## TASK REQUIREMENTS
Consider the data that follows and state how many lines contain the string "Italic", using the number alone.

## LISTED RECORDS
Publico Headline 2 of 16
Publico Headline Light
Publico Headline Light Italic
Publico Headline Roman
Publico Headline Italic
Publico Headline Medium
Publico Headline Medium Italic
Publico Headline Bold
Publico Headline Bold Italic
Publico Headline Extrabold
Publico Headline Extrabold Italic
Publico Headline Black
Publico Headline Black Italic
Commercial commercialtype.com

==

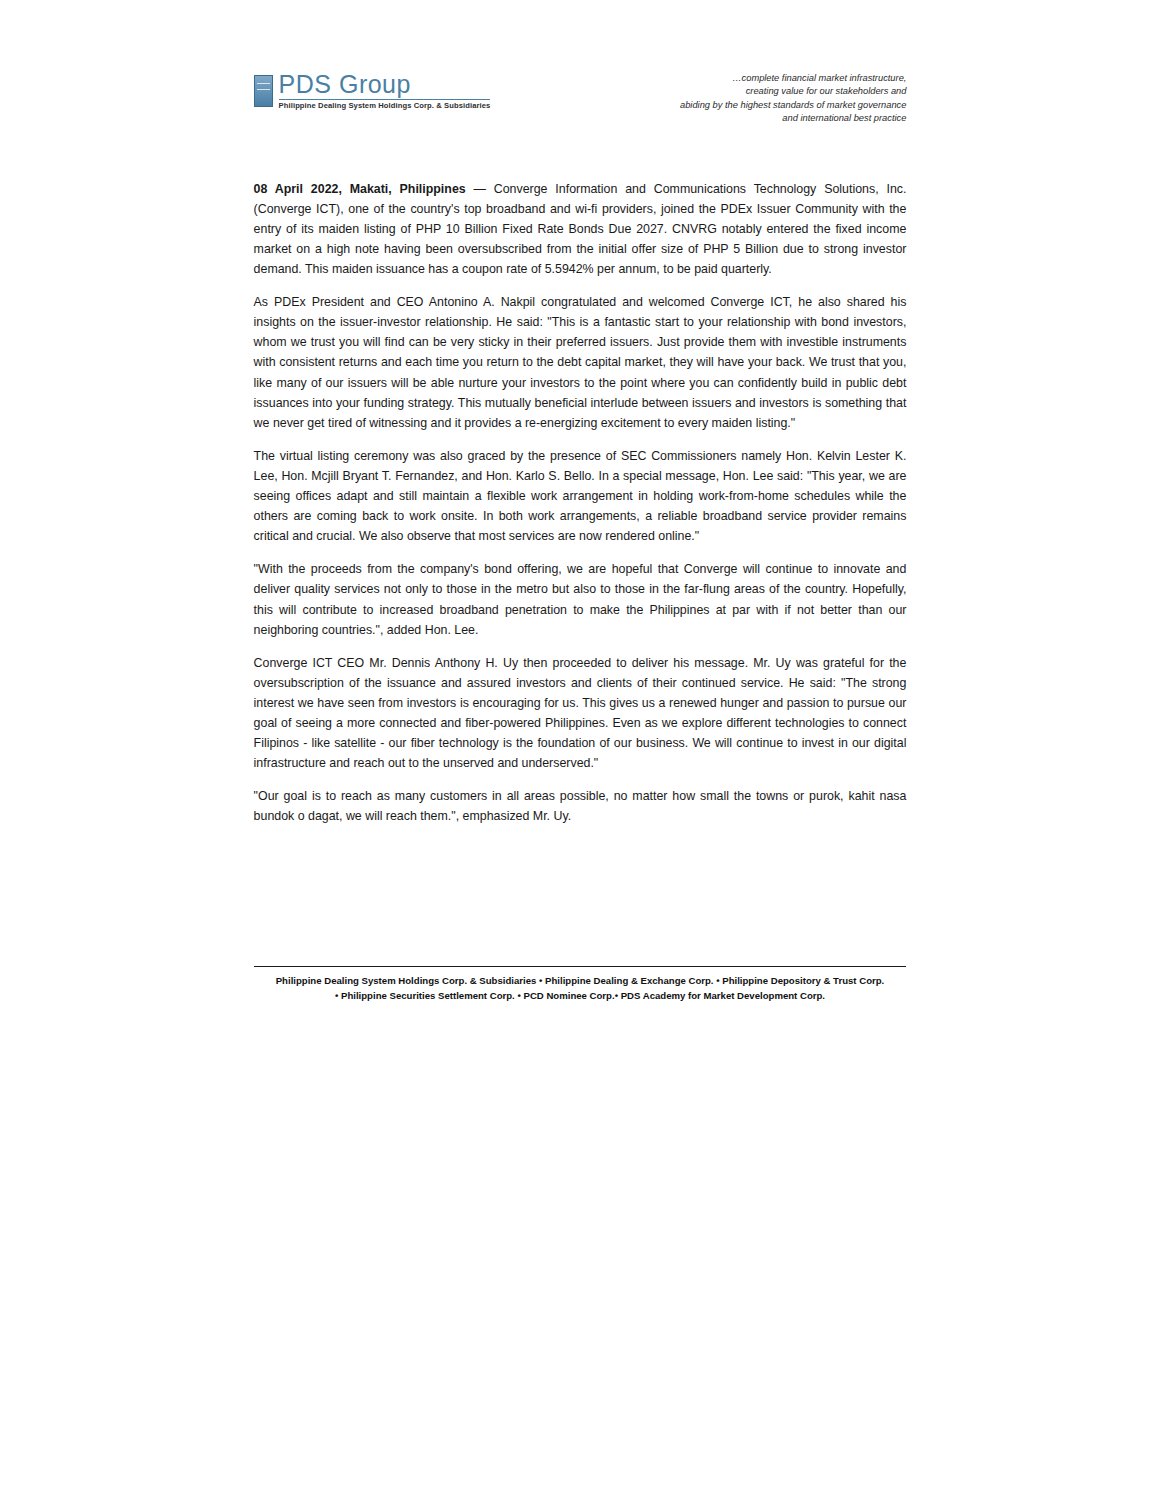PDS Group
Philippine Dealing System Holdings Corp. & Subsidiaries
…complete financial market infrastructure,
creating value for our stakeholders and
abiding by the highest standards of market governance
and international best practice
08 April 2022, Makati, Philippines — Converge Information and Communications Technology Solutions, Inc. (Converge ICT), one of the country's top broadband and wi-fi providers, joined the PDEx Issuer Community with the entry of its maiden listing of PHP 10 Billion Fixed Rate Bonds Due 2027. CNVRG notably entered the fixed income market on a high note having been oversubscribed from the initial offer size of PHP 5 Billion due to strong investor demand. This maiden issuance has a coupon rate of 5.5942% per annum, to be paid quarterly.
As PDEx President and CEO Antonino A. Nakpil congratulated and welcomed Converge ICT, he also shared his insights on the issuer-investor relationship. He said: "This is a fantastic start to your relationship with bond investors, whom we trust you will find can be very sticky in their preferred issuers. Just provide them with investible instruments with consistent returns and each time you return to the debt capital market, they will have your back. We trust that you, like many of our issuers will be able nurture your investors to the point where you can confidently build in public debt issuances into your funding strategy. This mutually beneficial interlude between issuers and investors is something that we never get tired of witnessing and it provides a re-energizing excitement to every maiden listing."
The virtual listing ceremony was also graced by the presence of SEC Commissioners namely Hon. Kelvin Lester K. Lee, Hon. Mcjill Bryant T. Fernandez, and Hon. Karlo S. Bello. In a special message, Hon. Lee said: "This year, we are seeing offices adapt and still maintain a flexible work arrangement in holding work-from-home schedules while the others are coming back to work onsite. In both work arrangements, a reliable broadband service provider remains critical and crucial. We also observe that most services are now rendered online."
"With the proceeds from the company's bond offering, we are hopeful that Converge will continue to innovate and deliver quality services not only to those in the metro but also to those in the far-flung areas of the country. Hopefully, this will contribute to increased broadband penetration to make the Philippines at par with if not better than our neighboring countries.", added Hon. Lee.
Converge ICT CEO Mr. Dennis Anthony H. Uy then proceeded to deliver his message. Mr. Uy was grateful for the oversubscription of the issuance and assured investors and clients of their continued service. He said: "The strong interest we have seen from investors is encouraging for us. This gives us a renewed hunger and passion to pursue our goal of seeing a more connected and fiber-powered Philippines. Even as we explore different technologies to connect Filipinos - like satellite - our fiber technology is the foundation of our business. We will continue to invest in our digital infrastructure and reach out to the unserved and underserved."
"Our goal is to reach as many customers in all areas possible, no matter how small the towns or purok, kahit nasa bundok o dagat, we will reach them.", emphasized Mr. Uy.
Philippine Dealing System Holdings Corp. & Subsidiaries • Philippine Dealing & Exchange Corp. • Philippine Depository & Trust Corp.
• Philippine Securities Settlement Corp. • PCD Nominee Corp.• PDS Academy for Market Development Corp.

* * *

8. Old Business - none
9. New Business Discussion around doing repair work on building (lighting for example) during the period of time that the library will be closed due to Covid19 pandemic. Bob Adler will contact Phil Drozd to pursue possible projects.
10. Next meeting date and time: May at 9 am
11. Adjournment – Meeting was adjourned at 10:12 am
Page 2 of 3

## SOLUTION TO THIS EXERCISE
6